Nevertheless, as highlighted above, the implementation of all the recommendations from the PDP will be time and resource-intensive due to the scale of the project and the fact that this will be the first time ICANN has implemented such a program for this industry sector. While the RAA may serve as a useful reference point for this program, the Working Group's Final Report acknowledged that this may not be the most appropriate model for a number of reasons. Ensuring that the implementation planning addresses as fully as possible the public policy concerns that have been identified by the GAC, including possibly developing a disclosure framework for law enforcement authorities, is likely to form a substantial part of the implementation work.

The Working Group's Final Report also notes areas where additional work may be required, which could increase the community's workload in the near term. For example, the issue of privacy and proxy services in the context of domain name transfers will need to be addressed in the next review of the Inter-Registrar Transfer Policy.

Are there fiscal impacts or ramifications on ICANN (strategic plan, operating plan, budget); the community; and/or the public?

There may be fiscal impacts on ICANN associated with the creation of a new accreditation program specifically covering providers of privacy and proxy services.

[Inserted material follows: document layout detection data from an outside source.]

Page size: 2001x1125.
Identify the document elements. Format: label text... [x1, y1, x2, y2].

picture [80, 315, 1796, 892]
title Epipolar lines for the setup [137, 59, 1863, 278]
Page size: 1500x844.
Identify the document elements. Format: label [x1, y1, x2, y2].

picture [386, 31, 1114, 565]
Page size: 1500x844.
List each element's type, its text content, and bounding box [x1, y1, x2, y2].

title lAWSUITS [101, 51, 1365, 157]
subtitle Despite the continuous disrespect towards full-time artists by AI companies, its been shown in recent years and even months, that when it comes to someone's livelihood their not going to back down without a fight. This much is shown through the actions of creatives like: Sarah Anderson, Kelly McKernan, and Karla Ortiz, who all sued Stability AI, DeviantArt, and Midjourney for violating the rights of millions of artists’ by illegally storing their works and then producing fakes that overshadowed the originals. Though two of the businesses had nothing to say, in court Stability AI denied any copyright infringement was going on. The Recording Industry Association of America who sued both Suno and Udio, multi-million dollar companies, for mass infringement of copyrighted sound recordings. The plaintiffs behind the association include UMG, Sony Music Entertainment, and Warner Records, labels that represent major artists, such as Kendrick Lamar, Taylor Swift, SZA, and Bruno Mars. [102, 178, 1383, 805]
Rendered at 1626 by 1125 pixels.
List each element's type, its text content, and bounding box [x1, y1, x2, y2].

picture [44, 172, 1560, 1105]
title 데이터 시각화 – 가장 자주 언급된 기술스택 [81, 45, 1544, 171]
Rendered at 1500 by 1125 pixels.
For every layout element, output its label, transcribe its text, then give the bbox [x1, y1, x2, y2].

The implementation plan should take into account costs and timelines for implementation. As the current interim specification in the RAA applicable to such services is due to expire on 1 January 2017, consideration will also need to be given to extending its duration upon adoption of the PDP recommendations.

Are there any security, stability or resiliency issues relating to the DNS?

There are no security, stability or resiliency issues relating to the DNS that can be directly attributable to the implementation of the PDP recommendations. While the accreditation of privacy and proxy service providers is part of the overall effort at ICANN to improve the Whois system, it does not affect or change either the Whois protocol (including the rollout of the new RDAP) or the current features of the Whois system. The Working Group made its final recommendations with the understanding that implementation of its recommendations would be done in the context of any other policy or technical changes to the Whois system, which are outside the scope of this PDP.